Complete the following
1. List every tissue in which the passage on vitamin D deficiency says vitamin D receptors are found.
2. Continue the introduction on vitamin D, adiposity, and insulin resistance from the point where it stops.

Passage
Recently, concerns have been raised regarding vitamin D deficiency, which is now recognized as affecting more than half of the world's population. This problem is especially relevant in South Korea, where the prevalence of vitamin D insufficiency (defined as levels <75 nmol/L or <30 ng/mL) in postmenopausal women has been reported to be approximately 90% [1,2].
Traditionally, vitamin D has been primarily associated with bone and calcium metabolism. However, vitamin D receptors are founded in several tissues, including the gut, adipose tissues, cardiac and skeletal muscles, and β-cells [3]. This discovery has provided new insights into the nonskeletal functions of this vitamin. A number of studies have suggested that vitamin D deficiency may be related to circulating glucose, insulin concentrations, and insulin sensitivity [4-6]. In addition, vitamin D deficiency is suspected to be a risk factor for metabolic syndrome [7].
Although numerous studies have supported an association between 25-hydroxyvitamin D (25[OH] vitamin D) and insulin resistance, this association may differ based on obesity status. In Hypponen and Power's study [8], it was demonstrated that there was a stronger association between 25(OH) vitamin D and glucose homeostasis, as measured by hemoglobin A1c, in British adults with high body mass indexes (BMIs) compared with individuals with lower BMIs. This result may be due to the decreased bioavailability of 25(OH) vitamin D when it is stored in adipose tissue. In a recently published study on the results from the National Health and Nutrition Examination Survey (NHANES) 2001 to 2006, there was a strong interaction between abdominal obesity and insufficient 25(OH) vitamin D with regards to insulin resistance [9].
However, the role of adiposity in the relationship between serum vitamin D levels and insulin resistance has not yet been fully studied. The aim of our study was to clarify the role of adiposity in the relationship between serum vitamin D levels and insulin resistance among middle-aged and elderly Korean adults by analyzing the fourth Korean National Health and Nutrition Examination Survey (KNHANES) IV-2 performed in 2008.

Input data
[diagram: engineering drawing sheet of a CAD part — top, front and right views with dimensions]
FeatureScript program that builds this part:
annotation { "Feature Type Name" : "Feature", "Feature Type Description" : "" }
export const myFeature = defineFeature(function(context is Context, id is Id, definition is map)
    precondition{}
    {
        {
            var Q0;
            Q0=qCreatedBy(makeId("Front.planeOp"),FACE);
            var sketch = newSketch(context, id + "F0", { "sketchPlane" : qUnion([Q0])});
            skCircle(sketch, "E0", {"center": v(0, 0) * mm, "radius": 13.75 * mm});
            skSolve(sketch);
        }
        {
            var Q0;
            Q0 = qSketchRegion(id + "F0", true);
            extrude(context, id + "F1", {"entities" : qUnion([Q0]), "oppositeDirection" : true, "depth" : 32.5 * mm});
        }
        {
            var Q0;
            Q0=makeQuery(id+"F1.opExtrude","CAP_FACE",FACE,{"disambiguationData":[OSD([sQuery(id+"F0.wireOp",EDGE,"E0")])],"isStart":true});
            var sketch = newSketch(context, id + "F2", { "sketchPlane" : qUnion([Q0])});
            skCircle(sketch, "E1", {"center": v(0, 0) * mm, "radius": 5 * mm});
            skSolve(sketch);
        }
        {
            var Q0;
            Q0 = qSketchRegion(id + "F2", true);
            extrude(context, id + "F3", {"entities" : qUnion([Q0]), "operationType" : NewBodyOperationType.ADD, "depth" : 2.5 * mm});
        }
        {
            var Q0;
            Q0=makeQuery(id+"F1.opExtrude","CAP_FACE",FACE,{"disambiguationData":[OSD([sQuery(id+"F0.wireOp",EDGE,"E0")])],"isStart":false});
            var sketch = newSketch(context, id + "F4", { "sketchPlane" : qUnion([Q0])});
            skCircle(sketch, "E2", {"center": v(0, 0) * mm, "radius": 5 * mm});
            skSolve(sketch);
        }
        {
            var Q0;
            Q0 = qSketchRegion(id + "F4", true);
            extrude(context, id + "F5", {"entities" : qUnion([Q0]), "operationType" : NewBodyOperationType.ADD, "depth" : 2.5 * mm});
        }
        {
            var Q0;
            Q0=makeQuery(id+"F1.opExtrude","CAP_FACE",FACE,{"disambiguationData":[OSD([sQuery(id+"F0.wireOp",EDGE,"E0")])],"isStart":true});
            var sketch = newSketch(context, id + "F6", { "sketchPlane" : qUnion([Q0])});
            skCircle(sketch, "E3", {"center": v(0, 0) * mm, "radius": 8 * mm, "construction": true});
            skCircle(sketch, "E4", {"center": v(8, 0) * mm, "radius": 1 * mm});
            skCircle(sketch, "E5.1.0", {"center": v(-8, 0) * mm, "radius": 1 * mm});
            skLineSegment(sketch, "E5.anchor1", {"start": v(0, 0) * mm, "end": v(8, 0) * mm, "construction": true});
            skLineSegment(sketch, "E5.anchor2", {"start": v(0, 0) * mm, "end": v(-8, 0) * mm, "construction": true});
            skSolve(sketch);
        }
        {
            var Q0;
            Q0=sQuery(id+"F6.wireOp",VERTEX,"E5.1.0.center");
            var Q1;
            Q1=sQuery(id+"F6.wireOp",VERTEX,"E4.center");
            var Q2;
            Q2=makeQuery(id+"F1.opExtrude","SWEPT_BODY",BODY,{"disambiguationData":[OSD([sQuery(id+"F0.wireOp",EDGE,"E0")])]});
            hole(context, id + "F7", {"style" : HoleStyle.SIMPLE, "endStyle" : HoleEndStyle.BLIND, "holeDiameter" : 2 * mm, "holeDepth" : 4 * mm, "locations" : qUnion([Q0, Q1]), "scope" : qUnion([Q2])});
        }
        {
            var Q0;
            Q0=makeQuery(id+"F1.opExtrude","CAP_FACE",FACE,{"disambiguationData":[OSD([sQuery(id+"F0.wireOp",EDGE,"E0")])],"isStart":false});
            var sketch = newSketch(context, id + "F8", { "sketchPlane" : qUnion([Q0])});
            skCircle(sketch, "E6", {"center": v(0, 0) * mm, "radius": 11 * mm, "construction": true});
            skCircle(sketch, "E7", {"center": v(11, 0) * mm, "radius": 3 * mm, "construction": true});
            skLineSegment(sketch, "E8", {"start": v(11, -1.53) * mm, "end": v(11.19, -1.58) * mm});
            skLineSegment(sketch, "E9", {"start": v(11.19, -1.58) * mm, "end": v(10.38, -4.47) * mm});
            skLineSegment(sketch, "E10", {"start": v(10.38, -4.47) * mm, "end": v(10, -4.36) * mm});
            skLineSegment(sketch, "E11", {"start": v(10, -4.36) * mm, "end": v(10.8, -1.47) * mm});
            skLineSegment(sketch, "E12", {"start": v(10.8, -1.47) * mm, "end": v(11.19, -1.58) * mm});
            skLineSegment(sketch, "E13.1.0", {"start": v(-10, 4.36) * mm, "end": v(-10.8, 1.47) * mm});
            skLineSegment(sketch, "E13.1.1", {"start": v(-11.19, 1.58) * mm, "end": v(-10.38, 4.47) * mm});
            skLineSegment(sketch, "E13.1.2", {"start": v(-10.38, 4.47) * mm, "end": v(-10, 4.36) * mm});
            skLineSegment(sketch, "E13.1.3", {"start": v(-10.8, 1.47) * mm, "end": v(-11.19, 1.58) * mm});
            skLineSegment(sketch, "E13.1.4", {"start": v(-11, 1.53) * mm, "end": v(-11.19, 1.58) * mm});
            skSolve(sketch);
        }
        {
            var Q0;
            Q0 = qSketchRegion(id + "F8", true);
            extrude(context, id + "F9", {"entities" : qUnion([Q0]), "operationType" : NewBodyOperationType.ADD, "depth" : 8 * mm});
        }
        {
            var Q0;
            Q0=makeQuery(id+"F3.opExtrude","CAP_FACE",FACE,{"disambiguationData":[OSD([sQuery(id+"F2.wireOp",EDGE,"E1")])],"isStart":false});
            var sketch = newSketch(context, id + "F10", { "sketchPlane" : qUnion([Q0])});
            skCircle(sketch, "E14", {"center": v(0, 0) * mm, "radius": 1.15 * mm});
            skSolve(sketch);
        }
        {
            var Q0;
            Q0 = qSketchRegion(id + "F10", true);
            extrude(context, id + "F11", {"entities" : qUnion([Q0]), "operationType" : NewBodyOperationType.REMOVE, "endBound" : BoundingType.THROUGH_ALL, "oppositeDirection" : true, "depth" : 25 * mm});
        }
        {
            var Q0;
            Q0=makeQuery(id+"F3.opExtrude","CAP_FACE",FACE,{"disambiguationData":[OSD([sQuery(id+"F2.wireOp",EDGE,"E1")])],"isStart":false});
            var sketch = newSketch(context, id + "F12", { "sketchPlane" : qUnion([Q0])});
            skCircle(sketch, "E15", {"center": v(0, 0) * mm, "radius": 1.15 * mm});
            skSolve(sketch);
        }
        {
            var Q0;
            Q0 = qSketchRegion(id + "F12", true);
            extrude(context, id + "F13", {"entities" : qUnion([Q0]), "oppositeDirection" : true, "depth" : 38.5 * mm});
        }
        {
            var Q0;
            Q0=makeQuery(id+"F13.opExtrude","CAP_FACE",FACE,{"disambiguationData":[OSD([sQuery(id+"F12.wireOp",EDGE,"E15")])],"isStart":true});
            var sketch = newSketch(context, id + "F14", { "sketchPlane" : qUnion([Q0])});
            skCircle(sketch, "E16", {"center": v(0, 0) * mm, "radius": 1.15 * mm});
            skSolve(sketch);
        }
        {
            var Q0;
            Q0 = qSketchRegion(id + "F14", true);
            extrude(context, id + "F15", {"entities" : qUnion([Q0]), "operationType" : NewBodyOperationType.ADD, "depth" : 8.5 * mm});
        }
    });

Responses in order
1.
- gut
- adipose tissues
- cardiac muscles
- skeletal muscles
- β-cells

2.
Patients
We analyzed the participants of the second year (2008) of KNHANES IV. KNHANES was initiated in 1998 and was designed to assess the health and nutritional status of adults and children over 1 year of age [10]. Specifically, KNHANES targeted the noninstitutionalized civilian Korean population. The KNHANES IV was a cross-sectional and nationally-representative survey conducted by the Division of Chronic Disease Surveillance, Korea Centers for Disease Control and Prevention from 2007 to 2009. The data collected consisted of a health interview survey, a health examination survey, and a nutrition survey. A detailed description of the sampling method used was published in the 2007 KNHANES [11]. In this survey, 12,528 individuals in 4,600 households were sampled, with 9,308 of them participating in the health interviews and health examination surveys, and 8,641 participating in the nutrition surveys. Among those who participated in the survey between February 2008 and December 2008, serum 25(OH) D levels were obtained in 3,047 males and 3,878 females aged 10 years and older from all 16 administrative districts of South Korea. The present study was restricted to participants over 50 years of age who completed the health examination survey and had their serum 25(OH) vitamin D levels measured (n=2,710). This study analyzed publicly available data sets and was therefore exempted from institutional review board approval.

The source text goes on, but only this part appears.